Anak Panah dari Al Hikmah
Oleh Dahlan Iskanjpnn.com - Saya hidup seperti kamu. Saya berdiri di sebelahmu. Tutuplah matamu. Lihatlah sekeliling. Kau akan melihatku ada di depanmu.
Saya baca kata-kata itu. Tergantung di banner. Tertera di dinding. Di ruang terakhir museum Khalil Gibran.
Di depan peti matinya. Yang masih tersimpan mayat. Yang hampir 90 tahun di dalamnya. Entah masih bersama dagingnya. Atau sudah tinggal tulang-tulangnya.
Peti mati itu tiba dari New York tahun 1932. Setahun setelah kematian penyair dunia itu. Peti kayu di dalamnya. Peti baja di luarnya.

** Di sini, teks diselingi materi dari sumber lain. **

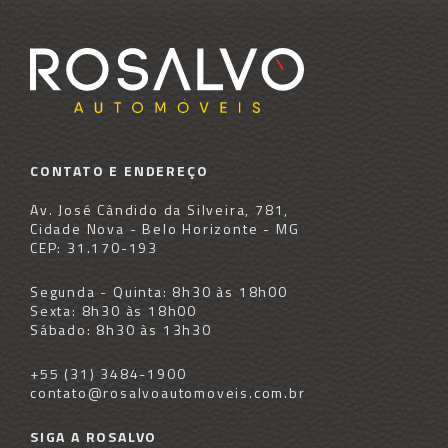
CONTATO E ENDEREÇO
Av. José Cândido da Silveira, 781,
Cidade Nova - Belo Horizonte - MG
CEP: 31.170-193
Segunda - Quinta: 8h30 às 18h00
Sexta: 8h30 às 18h00
Sábado: 8h30 às 13h30
+55 (31) 3484-1900
contato@rosalvoautomoveis.com.br
SIGA A ROSALVO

Saya lupa menghitung ada berapa ruang di museum itu. Agar Anda ke sana. Membantu saya menghitungnya. Rasanya sekitar 12 ruang. Yang semuanya gelap. Yang listriknya baru menyala satu persatu. Sesaat sebelum kita memasuki setiap ruangnya.
Museum ini penuh lukisan karya Khalil Gibran. Di setiap ruangan. Ada pula kursi dan tempat tidur. Beberapa. Yang pernah digunakannya di akhir hidupnya. Di New York. Di umur 48 tahun. Akibat sirosis hati. Dan sakit paru.
Gibran memang sangat menderita di akhir hidupnya. Kebanyakan minum cinta. Dan minuman keras.
Pernah ia cukup lama. Menyendiri. Di dalam kamarnya. Hanya berteman satu itu: yang memabukkannya itu.